Items from a data source
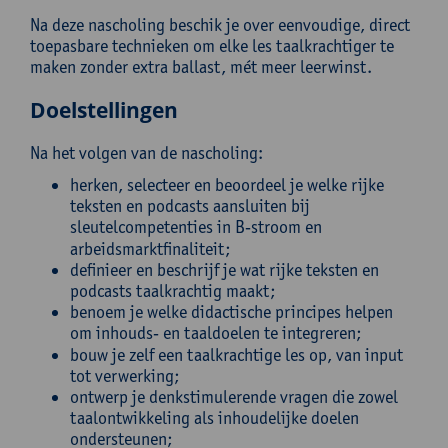
Na deze nascholing beschik je over eenvoudige, direct
toepasbare technieken om elke les taalkrachtiger te
maken zonder extra ballast, mét meer leerwinst.
Doelstellingen
Na het volgen van de nascholing:
herken, selecteer en beoordeel je welke rijke
teksten en podcasts aansluiten bij
sleutelcompetenties in B‑stroom en
arbeidsmarktfinaliteit;
definieer en beschrijf je wat rijke teksten en
podcasts taalkrachtig maakt;
benoem je welke didactische principes helpen
om inhouds‑ en taaldoelen te integreren;
bouw je zelf een taalkrachtige les op, van input
tot verwerking;
ontwerp je denkstimulerende vragen die zowel
taalontwikkeling als inhoudelijke doelen
ondersteunen;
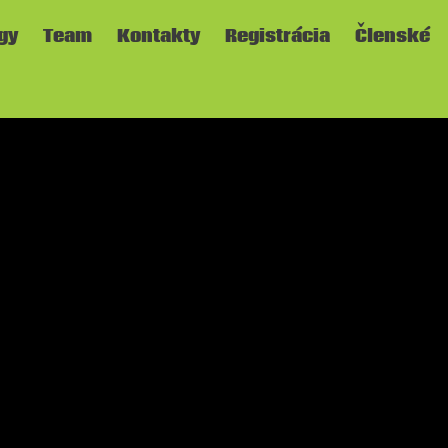
gy
Team
Kontakty
Registrácia
Členské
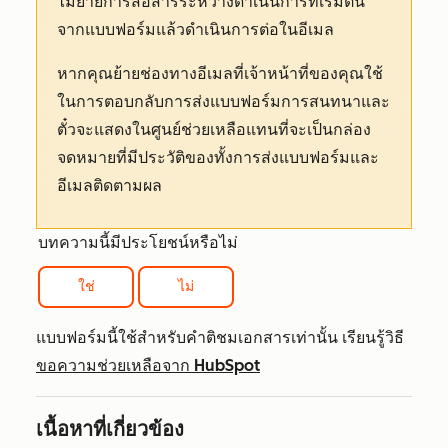
ไม่ย้ายการสื่อสารระหว่างดำเนินการที่เริ่มต้น
จากแบบฟอร์มแล้วดำเนินการต่อในอีเมล
หากคุณย้ายช่องทางอีเมลที่เจ้าหน้าที่ของคุณใช้
ในการตอบกลับการส่งแบบฟอร์มการสนทนาและ
ตั๋วจะแสดงในศูนย์ช่วยเหลือแทนที่จะเป็นกล่อง
จดหมายที่มีประวัติของทั้งการส่งแบบฟอร์มและ
อีเมลติดตามผล
บทความนี้มีประโยชน์หรือไม่
ใช่
ไม่
แบบฟอร์มนี้ใช้สำหรับคำติชมเอกสารเท่านั้น เรียนรู้วิธี
ขอความช่วยเหลือจาก HubSpot
เนื้อหาที่เกี่ยวข้อง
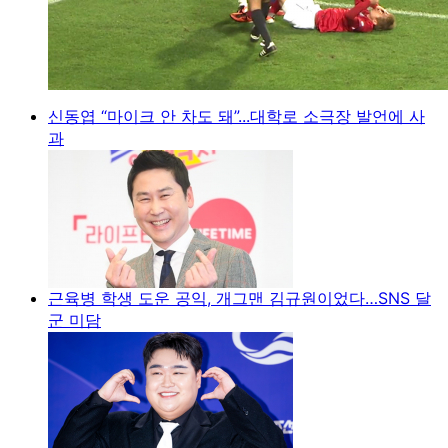
신동엽 “마이크 안 차도 돼”...대학로 소극장 발언에 사
과
근육병 학생 도운 공익, 개그맨 김규원이었다…SNS 달
군 미담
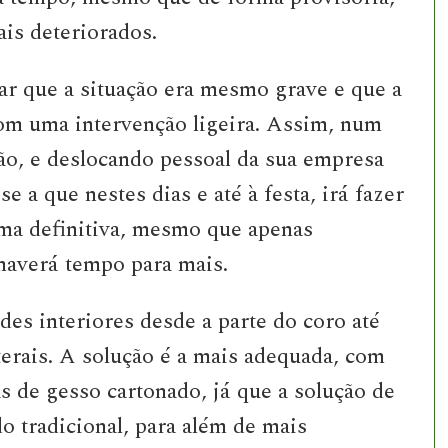
ais deteriorados.
ar que a situação era mesmo grave e que a
com uma intervenção ligeira. Assim, num
o, e deslocando pessoal da sua empresa
 a que nestes dias e até à festa, irá fazer
rma definitiva, mesmo que apenas
 haverá tempo para mais.
des interiores desde a parte do coro até
aterais. A solução é a mais adequada, com
s de gesso cartonado, já que a solução de
o tradicional, para além de mais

## PROMPT
If a line in the data holds the string "mais", copy that line.

## TASK RESULT
 haverá tempo para mais.
aterais. A solução é a mais adequada, com
o tradicional, para além de mais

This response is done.